***** Available records

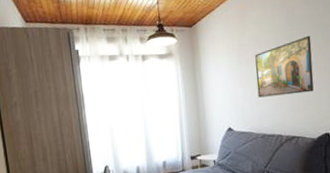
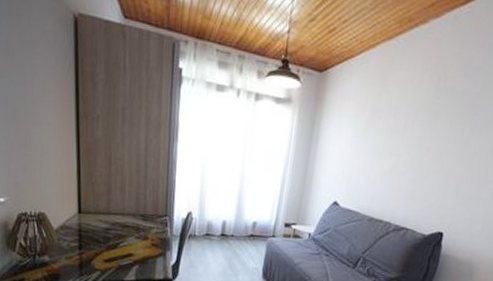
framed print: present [255,35,314,98] -> none [376,115,457,183]

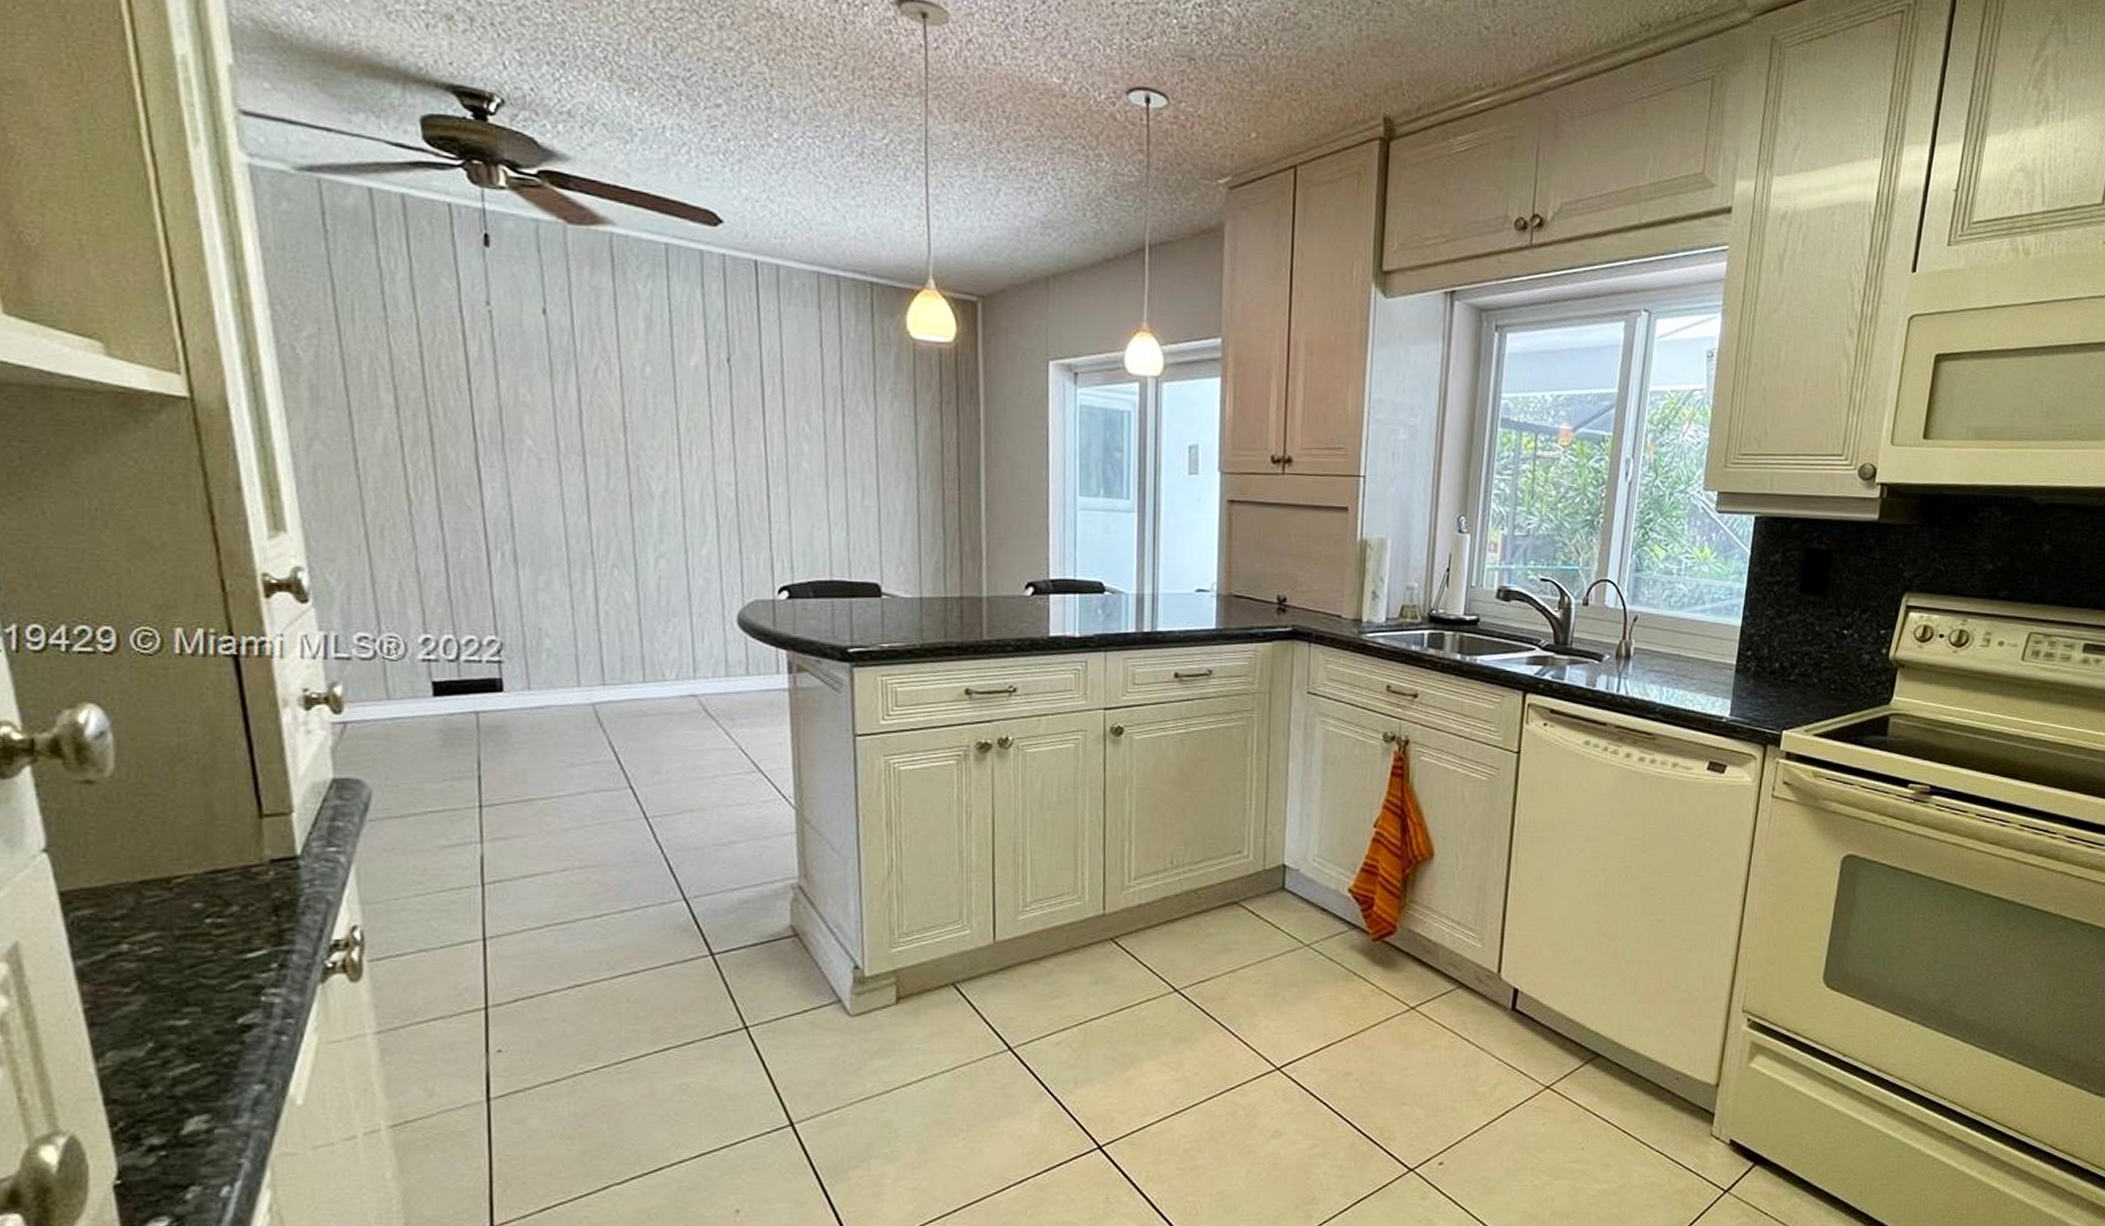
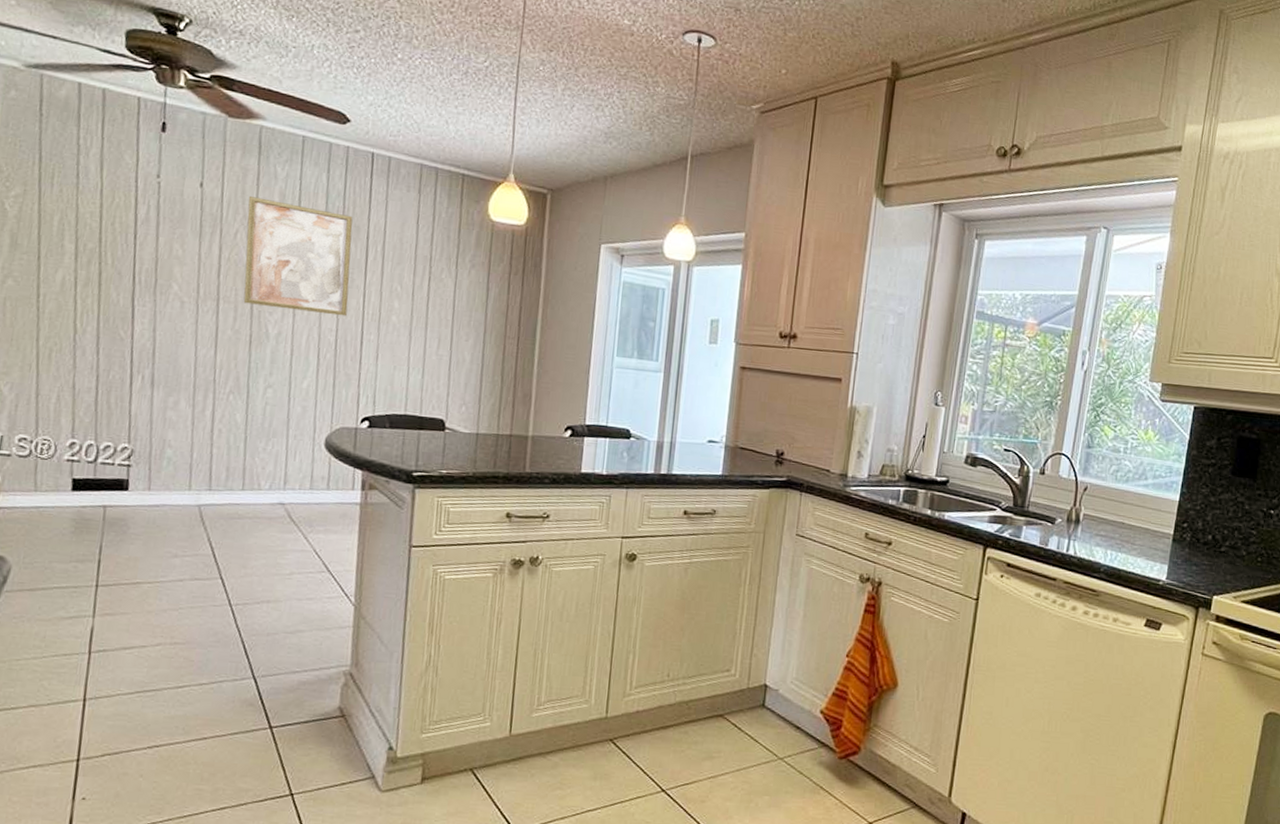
wall art: none [606,323,746,466] -> present [243,196,353,317]

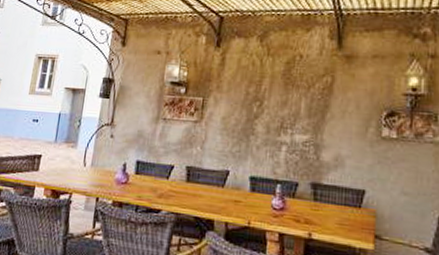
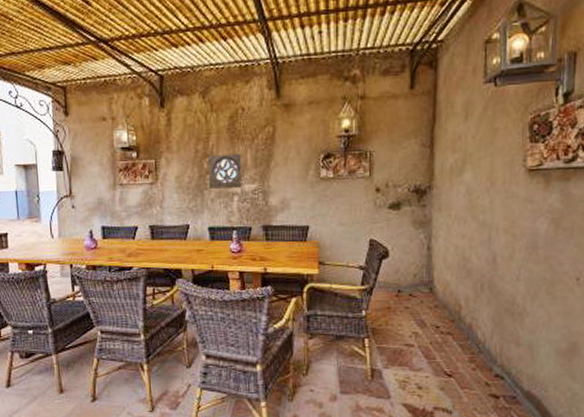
wall ornament: none [255,99,296,137] -> present [208,153,242,189]

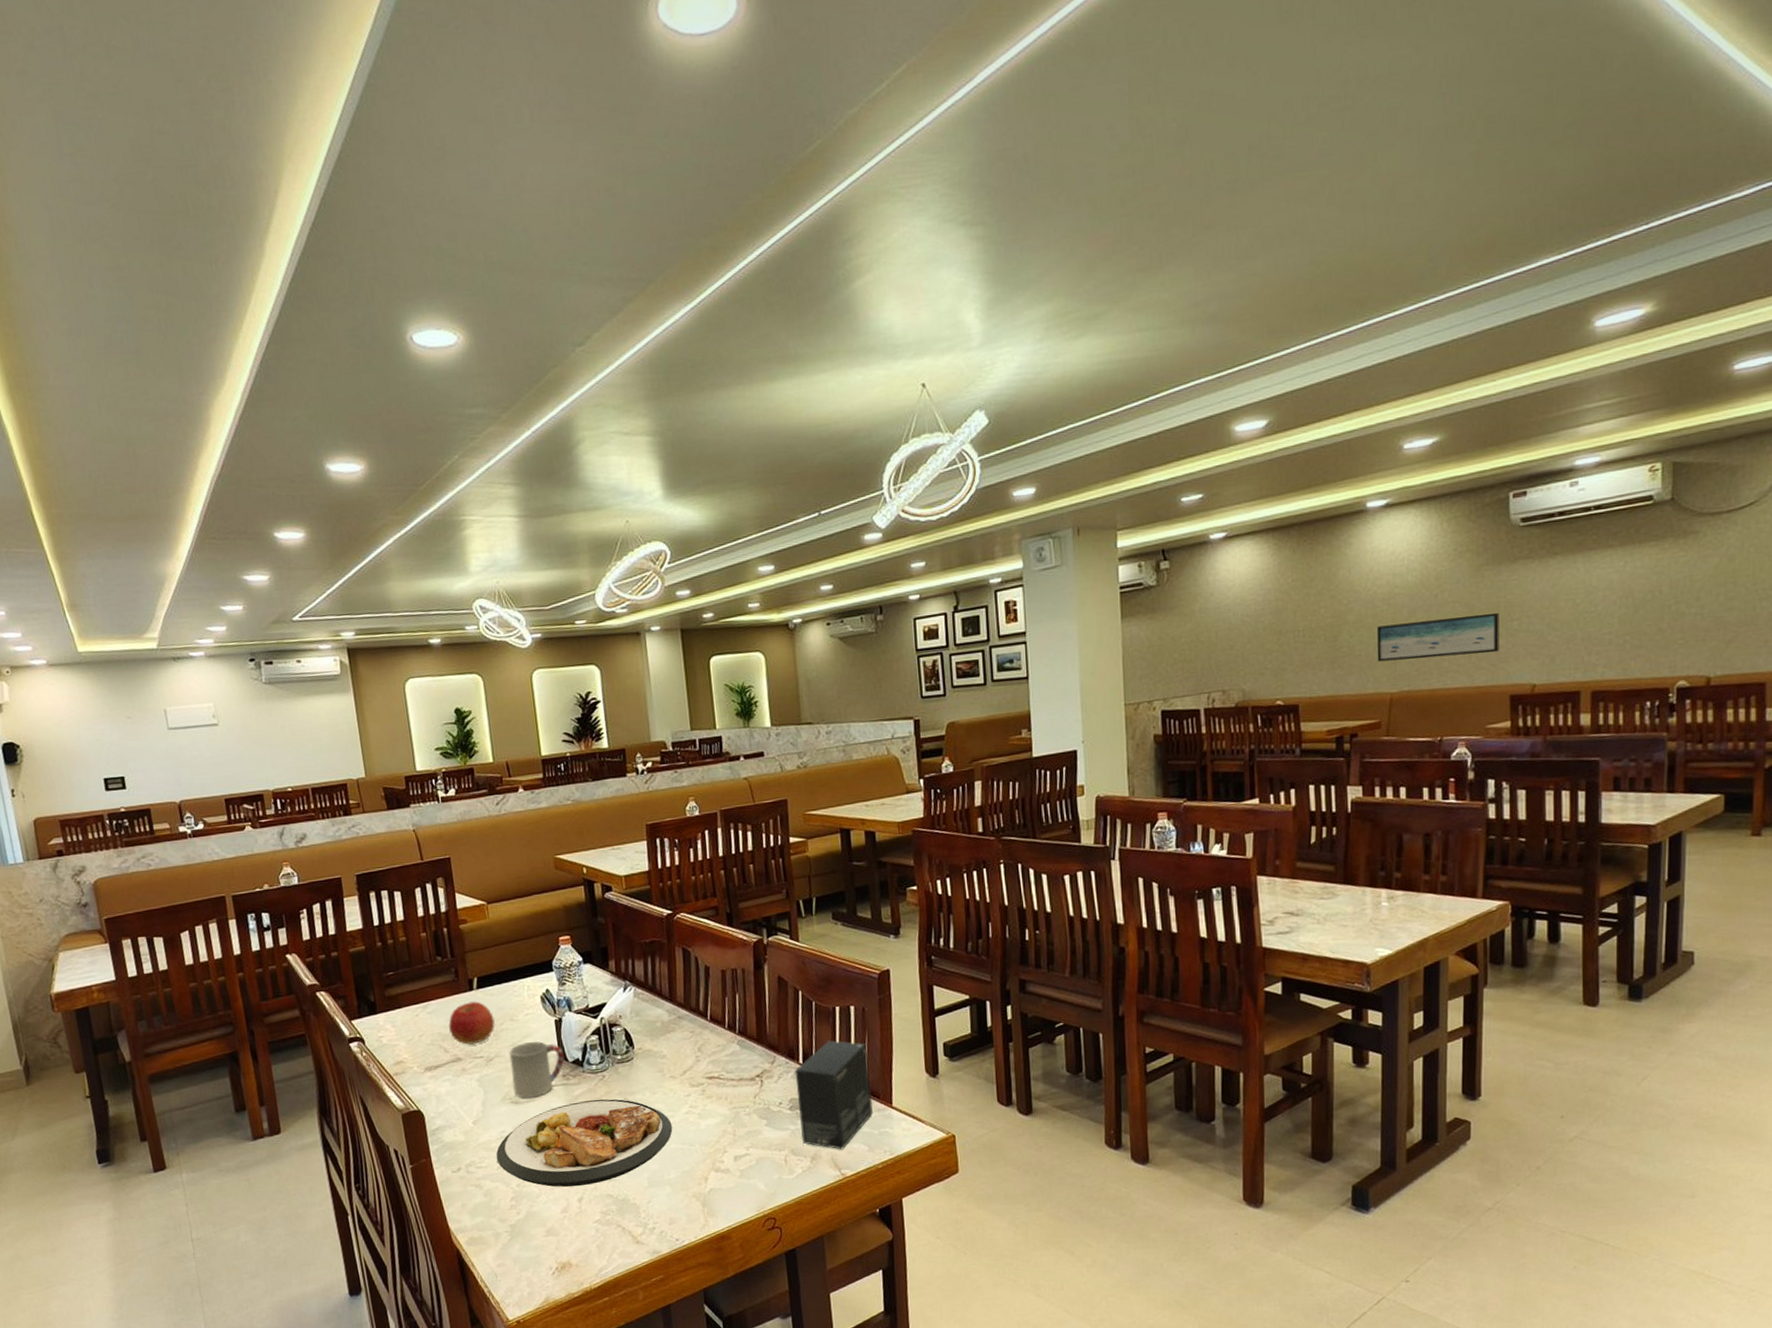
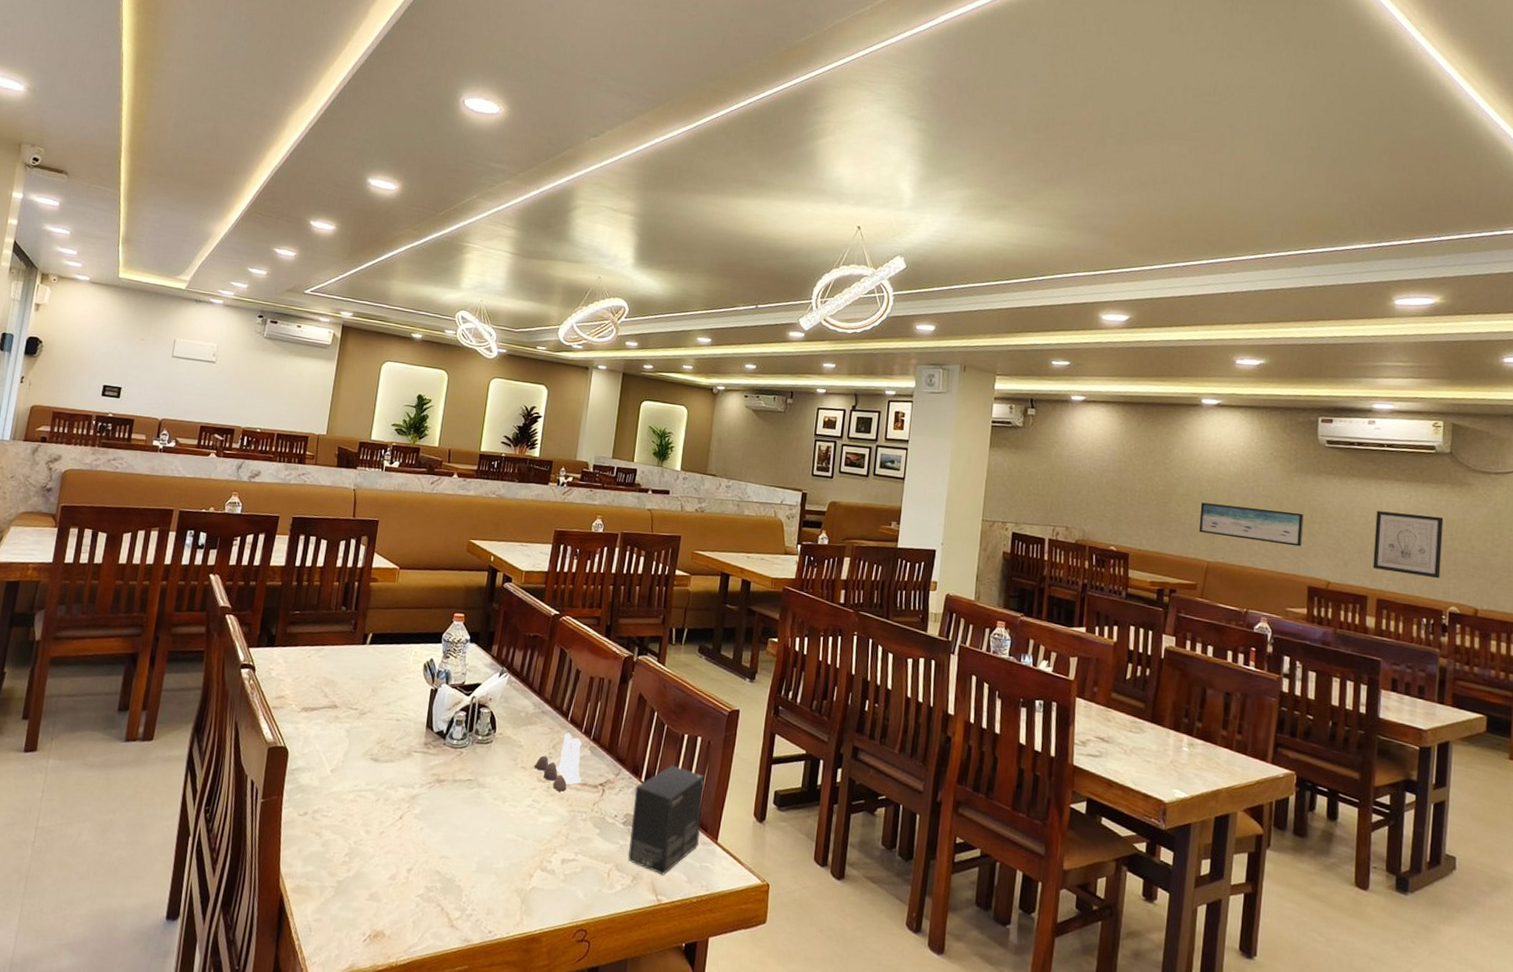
apple: present [448,1001,496,1046] -> none [334,654,378,696]
plate: present [496,1099,673,1187] -> none [342,772,513,857]
cup: present [509,1041,565,1098] -> none [376,704,431,759]
salt and pepper shaker set: none [682,1032,736,1092] -> present [533,732,582,792]
wall art: none [1584,579,1666,658] -> present [1372,510,1444,579]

**********

## [To-do item]
Reproduce every record above word for word. Leave the pictures out.

## [Your response]
framed print: present [255,35,314,98] -> none [376,115,457,183]

wall art: none [606,323,746,466] -> present [243,196,353,317]

wall ornament: none [255,99,296,137] -> present [208,153,242,189]

apple: present [448,1001,496,1046] -> none [334,654,378,696]
plate: present [496,1099,673,1187] -> none [342,772,513,857]
cup: present [509,1041,565,1098] -> none [376,704,431,759]
salt and pepper shaker set: none [682,1032,736,1092] -> present [533,732,582,792]
wall art: none [1584,579,1666,658] -> present [1372,510,1444,579]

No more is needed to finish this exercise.